Here’s a drawing I submitted of a red-headed woodpecker that decided to do a loop-de-loop in front of the car as we were pulling into a campground:
It shows only the details that I saw and could clearly remember: The solid, bright red head, the black wings, and the white stripe across the back.
My drawings either get accused of having not enough detail, or having too much detail, which apparently means I “cheated” and looked at a guide book. It’s just unecessary gatekeeping and endless shifting of goalposts.
Here’s another drawing I made of a different woodpecker. I drew the illustration right there at the park on my phone to add a time and place marker, since I could only get photos on my digital camera, not my phone.
I don’t have a car, so any time I see things I know how to identify in a car (where the driver Does Not Care and will not stop even for the coolest thing ever on an empty road in the middle of the day), I have two choices: Draw it (white ibises), or take a motion-blurred photo (groundsel tree) from inside the moving car.

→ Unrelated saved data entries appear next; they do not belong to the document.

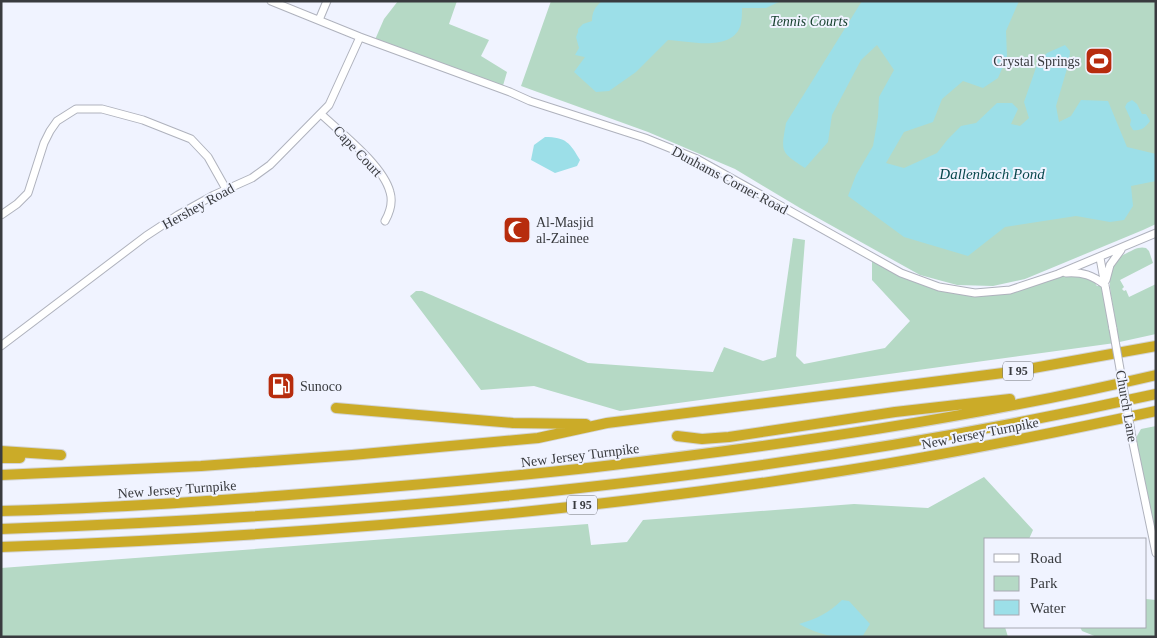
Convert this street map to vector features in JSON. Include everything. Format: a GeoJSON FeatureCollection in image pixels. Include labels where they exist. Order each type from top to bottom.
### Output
{"type":"FeatureCollection","features":[{"type":"Feature","properties":{"kind":"highway","name":"New Jersey Turnpike"},"geometry":{"type":"LineString","coordinates":[[1,475],[201,466],[538,438],[607,424],[1011,372],[1156,346]]}},
{"type":"Feature","properties":{"kind":"highway","name":"New Jersey Turnpike"},"geometry":{"type":"LineString","coordinates":[[1,511],[60,510],[200,502],[353,491],[541,473],[818,438],[925,421],[1156,375]]}},
{"type":"Feature","properties":{"kind":"highway"},"geometry":{"type":"LineString","coordinates":[[677,436],[702,439],[723,438],[904,411],[1085,390]]}},
{"type":"Feature","properties":{"kind":"highway","name":"New Jersey Turnpike"},"geometry":{"type":"LineString","coordinates":[[1,530],[354,510],[578,488],[826,456],[933,439],[1156,394]]}},
{"type":"Feature","properties":{"kind":"highway"},"geometry":{"type":"LineString","coordinates":[[336,408],[513,423],[607,424]]}},
{"type":"Feature","properties":{"kind":"highway","name":"New Jersey Turnpike"},"geometry":{"type":"LineString","coordinates":[[1,547],[192,538],[346,527],[477,516],[625,500],[818,475],[878,465],[1014,441],[1156,411]]}},
{"type":"Feature","properties":{"kind":"highway"},"geometry":{"type":"LineString","coordinates":[[1,451],[60,455],[1,458]]}},
{"type":"Feature","properties":{"kind":"street","name":"Dunhams Corner Road"},"geometry":{"type":"LineString","coordinates":[[271,1],[360,37],[530,101],[646,138],[698,159],[872,257],[919,281],[958,291],[993,292],[1026,286],[1100,258],[1156,233]]}},
{"type":"Feature","properties":{"kind":"street"},"geometry":{"type":"LineString","coordinates":[[319,20],[327,1]]}},
{"type":"Feature","properties":{"kind":"street","name":"Hershey Road"},"geometry":{"type":"LineString","coordinates":[[1,346],[146,236],[178,215],[226,189],[252,178],[270,166],[329,105],[360,37]]}},
{"type":"Feature","properties":{"kind":"street"},"geometry":{"type":"LineString","coordinates":[[1,215],[17,204],[28,193],[44,143],[50,131],[57,120],[76,109],[102,109],[143,120],[191,139],[208,157],[226,189]]}},
{"type":"Feature","properties":{"kind":"street","name":"Cape Court"},"geometry":{"type":"LineString","coordinates":[[321,114],[375,166],[385,180],[390,192],[391,203],[390,213],[385,221]]}},
{"type":"Feature","properties":{"kind":"street"},"geometry":{"type":"LineString","coordinates":[[1058,274],[1081,272],[1088,274],[1105,285],[1110,265],[1124,248]]}},
{"type":"Feature","properties":{"kind":"street","name":"Church Lane"},"geometry":{"type":"LineString","coordinates":[[1100,258],[1133,442],[1156,554]]}},
{"type":"Feature","properties":{"kind":"green space"},"geometry":{"type":"Polygon","coordinates":[[[398,1],[457,1],[449,24],[489,40],[481,56],[507,72],[502,89],[374,42],[384,19],[398,1]]]}},
{"type":"Feature","properties":{"kind":"green space","name":"Tennis Courts"},"geometry":{"type":"Polygon","coordinates":[[[551,1],[1156,1],[1156,224],[1025,279],[993,286],[957,285],[920,275],[800,208],[735,169],[648,132],[521,86],[551,1]]]}},
{"type":"Feature","properties":{"kind":"green space"},"geometry":{"type":"Polygon","coordinates":[[[793,238],[805,240],[796,356],[804,364],[885,348],[910,321],[872,280],[872,257],[939,287],[993,292],[1058,274],[1080,275],[1093,280],[1097,286],[1105,285],[1111,319],[1115,318],[1110,291],[1113,265],[1119,258],[1132,251],[1138,248],[1146,248],[1153,263],[1120,280],[1124,287],[1122,289],[1126,290],[1129,297],[1156,284],[1156,334],[1115,343],[620,411],[534,386],[481,390],[410,296],[416,291],[422,291],[588,363],[713,372],[724,347],[763,361],[776,357],[793,238]]]}},
{"type":"Feature","properties":{"kind":"green space"},"geometry":{"type":"Polygon","coordinates":[[[1156,426],[1156,553],[1133,443],[1141,429],[1156,426]]]}},
{"type":"Feature","properties":{"kind":"green space"},"geometry":{"type":"Polygon","coordinates":[[[984,477],[1033,530],[1029,538],[984,538],[984,628],[1005,628],[1008,637],[1,637],[1,568],[588,524],[591,545],[627,542],[643,520],[854,504],[928,508],[984,477]]]}},
{"type":"Feature","properties":{"kind":"green space"},"geometry":{"type":"Polygon","coordinates":[[[1147,599],[1156,600],[1156,637],[1097,637],[1082,631],[1080,628],[1147,628],[1147,599]]]}},
{"type":"Feature","properties":{"kind":"water"},"geometry":{"type":"Polygon","coordinates":[[[602,1],[781,1],[766,8],[742,8],[740,27],[735,35],[727,40],[697,43],[668,40],[636,72],[609,91],[596,92],[574,72],[585,57],[575,55],[579,48],[576,37],[578,29],[583,24],[592,21],[594,10],[602,1]]]}},
{"type":"Feature","properties":{"kind":"water","name":"Dallenbach Pond"},"geometry":{"type":"Polygon","coordinates":[[[862,1],[1019,1],[1006,31],[1007,57],[998,78],[983,88],[963,81],[942,99],[933,122],[904,132],[886,163],[904,168],[937,153],[961,126],[976,123],[997,103],[1012,103],[1018,109],[1011,124],[1020,126],[1029,118],[1024,102],[1038,62],[1047,53],[1065,45],[1070,51],[1069,62],[1056,106],[1059,122],[1071,116],[1081,100],[1108,101],[1127,147],[1156,154],[1156,181],[1131,186],[1133,206],[1124,220],[1110,222],[1076,216],[1005,227],[968,256],[904,237],[848,196],[856,175],[873,146],[879,97],[894,70],[877,45],[861,60],[832,115],[828,142],[805,168],[787,154],[783,146],[786,123],[862,1]]]}},
{"type":"Feature","properties":{"kind":"water"},"geometry":{"type":"Polygon","coordinates":[[[1132,100],[1137,104],[1142,114],[1146,114],[1150,121],[1141,129],[1133,130],[1130,125],[1131,120],[1125,107],[1132,100]]]}},
{"type":"Feature","properties":{"kind":"water"},"geometry":{"type":"Polygon","coordinates":[[[545,137],[558,138],[567,142],[580,160],[577,166],[555,173],[531,160],[534,145],[545,137]]]}},
{"type":"Feature","properties":{"kind":"water"},"geometry":{"type":"Polygon","coordinates":[[[842,600],[849,601],[870,624],[862,637],[829,635],[815,632],[799,624],[822,615],[842,600]]]}},
{"type":"Feature","properties":{"kind":"place","name":"Crystal Springs"},"geometry":{"type":"Point","coordinates":[1099,61]}},
{"type":"Feature","properties":{"kind":"place","name":"Al-Masjid al-Zainee"},"geometry":{"type":"Point","coordinates":[517,230]}},
{"type":"Feature","properties":{"kind":"place","name":"Sunoco"},"geometry":{"type":"Point","coordinates":[281,386]}}]}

Both options have gotten me accused of “destroying the sanctity of iNat” and “polluting the data with useless observations”. It’s an extremely immature and gatekeeping response. I would love if I had a car and had the ability to pull over wherever I wanted to get detailed photos of things, but I don’t. Not even for something as exciting as my first sighting of a fox squirrel, on what’s supposed to be a fun camping trip.
I post drawings for observations I care about that I couldn’t get a photo for. Sometimes it’s because I’m taking a bag of trash out at 3AM and didn’t think to bring my phone wiht me for the 20ft walk to the curb. Sometimes it’s just because the car is moving way too fast for my camera to turn on before the plant is out of sight behind us.

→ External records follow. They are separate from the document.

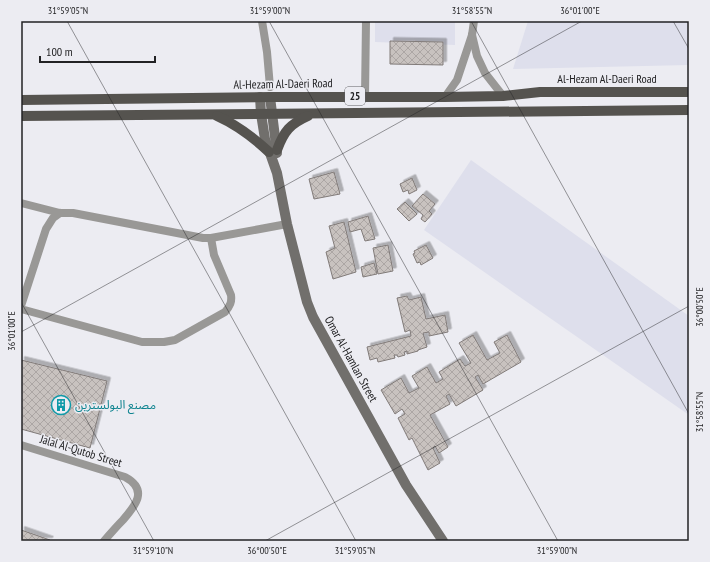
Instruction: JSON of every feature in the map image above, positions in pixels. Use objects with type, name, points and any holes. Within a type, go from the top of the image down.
[{"type":"main road","name":"Al-Hezam Al-Daeri Road","points":[[21,100],[267,94],[445,98],[503,96],[540,92],[689,92]]},
{"type":"main road","name":"25","points":[[21,116],[689,110]]},
{"type":"main road","points":[[216,115],[238,126],[273,151],[289,127],[297,120],[312,114]]},
{"type":"street","points":[[262,21],[267,52],[267,94]]},
{"type":"street","points":[[365,96],[366,21]]},
{"type":"street","points":[[445,98],[456,80],[472,35],[474,21]]},
{"type":"street","points":[[472,35],[477,56],[485,73],[503,96]]},
{"type":"street","name":"Omar Al-Hamlan Street","points":[[267,94],[272,114],[273,151]]},
{"type":"street","name":"Omar Al-Hamlan Street","points":[[267,94],[261,114],[273,151],[287,224],[307,302],[320,332],[406,485],[443,541]]},
{"type":"street","points":[[21,121],[32,116]]},
{"type":"street","points":[[21,203],[60,213],[73,213],[211,238],[287,224]]},
{"type":"street","points":[[60,213],[53,218],[46,229],[21,308],[142,342],[164,342],[175,340],[225,312],[229,307],[232,300],[231,295],[214,255],[211,238]]},
{"type":"street","name":"Jalal Al-Qutob Street","points":[[21,445],[125,478],[134,484],[138,492],[137,502],[104,541]]},
{"type":"shaded area","points":[[375,21],[455,21],[455,45],[375,42]]},
{"type":"shaded area","points":[[528,21],[689,21],[689,65],[513,69]]},
{"type":"shaded area","points":[[471,160],[689,316],[689,415],[424,230]]},
{"type":"building","points":[[390,41],[443,42],[443,65],[390,64]]},
{"type":"building","points":[[334,172],[340,194],[314,199],[309,179]]},
{"type":"building","points":[[412,178],[417,190],[409,194],[408,190],[403,192],[400,184]]},
{"type":"building","points":[[423,194],[435,204],[429,211],[432,214],[425,222],[421,219],[423,215],[412,206]]},
{"type":"building","points":[[405,202],[417,214],[409,221],[397,209]]},
{"type":"building","points":[[368,216],[375,239],[365,241],[361,229],[350,232],[348,222]]},
{"type":"building","points":[[344,222],[356,272],[333,279],[326,252],[335,248],[329,226]]},
{"type":"building","points":[[388,245],[393,271],[378,274],[373,248]]},
{"type":"building","points":[[426,245],[433,258],[421,265],[420,262],[417,263],[413,254],[415,253],[414,251]]},
{"type":"building","points":[[374,263],[377,274],[363,277],[361,267]]},
{"type":"building","points":[[407,296],[409,300],[421,297],[426,319],[445,315],[448,332],[429,336],[429,332],[423,333],[427,347],[418,351],[407,354],[407,351],[404,352],[405,355],[398,357],[397,355],[394,355],[395,358],[378,362],[377,358],[370,360],[367,347],[411,336],[410,330],[405,332],[397,298]]},
{"type":"building","points":[[473,335],[487,360],[500,353],[494,342],[507,335],[521,362],[483,384],[478,375],[475,377],[483,390],[456,406],[449,394],[446,396],[450,404],[430,415],[448,447],[439,453],[435,446],[433,448],[440,463],[428,470],[412,438],[409,440],[398,418],[405,414],[402,409],[395,414],[381,390],[401,378],[409,393],[419,388],[412,376],[427,367],[436,383],[443,379],[439,372],[460,359],[465,366],[471,363],[459,343]]},
{"type":"building","name":"مصنع البولسترين","points":[[21,360],[107,381],[90,448],[21,429]]},
{"type":"building","points":[[21,530],[50,540],[21,541]]},
{"type":"place","name":"مصنع البولسترين","points":[[61,405]]}]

Sometimes, it’s something you’d expect to see on an anti-littering commercial.
Or the first time I ever saw a tufted titmouse after moving halfway across the country to an entirely new ecosystem.
If I am uploading a drawing, it’s because it’s an observation I care about. I don’t draw every single thing I see but couldn’t get a picture of, despite what some people have accused me of.
My drawings might seem “purposefully stylized” but that’s just a side effect of having only a free drawing app on my phone handy most of the time, and trying to prioritize making sure the identifable details / the details I saw are clear, even if it doesn’t end up as the most realistic drawing ever.. I’ve tried making the drawings more detailed, but then people just assume that I’m “cheating” and not actually drawing from memory.
If I had the ability to carry around a sketchbook and pencil every time I go out, to draw a detailed traditional sketch, I would. But that’s just not possible. And again, would end up with the goalposts shifting once again, to arguing that if the drawing is too detailed, then it must be faked.
Arguing that drawings are likely to be faked for some reason is nonsensical, because it’s just as easy, or easier, depending on what’s being done, to fake a photograph in some way. I once found an observation that someone had posted of a prop facehugger from Alien (1979), (no, I unfortunately don’t have a link to it, I don’t think I favorited it, lol. If you find it, let me know), but that doesn’t mean all photos are faked. If someone wanted to fake an observation, it’d be way faster and more sucessful to just steal a random image from google, or use an image generator to fake one, than it would be to take the time to make a drawing and deal with the almost inevitable backlash.
TLDR: Yes, drawings are evidence, and people need to chill out when it comes to them, and how high or low a quality they think they are. As was said above, the CV is here to help US, we are not here to feed it. And there will never be more drawings than there are photos or sound recordings. Taking a photo is a lot easier than making a drawing.
I’ve had to start upvoting all the DQA buttons for my observations of drawings because someone will inevitably have not read the observation guidelines and will incorrectly vote it down. And even doing that is enough to get some people mad at you to the point of blocking.
iNaturalist is meant to help people to connect with nature, and connect with others. Insisting that every single observation must meet the most rigorous standards of scientific photography defeats the purpose.
My new-to-me phone takes photos of inordinate size. Each one is 1GB all by itself and there’s nothing I can do to stop this. This makes transfering them to my laptop for easier sorting all but impossible, when I have a backlog of 3k photos and videos from before, during, and after a camping trip to Florida. Receiving nothing but negativity when I upload a few drawings does not help me feel enthused at all of the gargantuan task of sorting through these 3,000 photos, even now that I’ve finally gotten started.
I just wish people could just look the other way if they don’t want to identify a drawing instead of leaving negative comments. It does not help with seasonal depression nor the task of sorting through a huge backlog of photos. If I could take a photo of every awesome animal I see, I would, believe me. But just because I can’t isn’t going to stop me from making an observation if it’s something I care about, even if it seems minor or unimportant to others.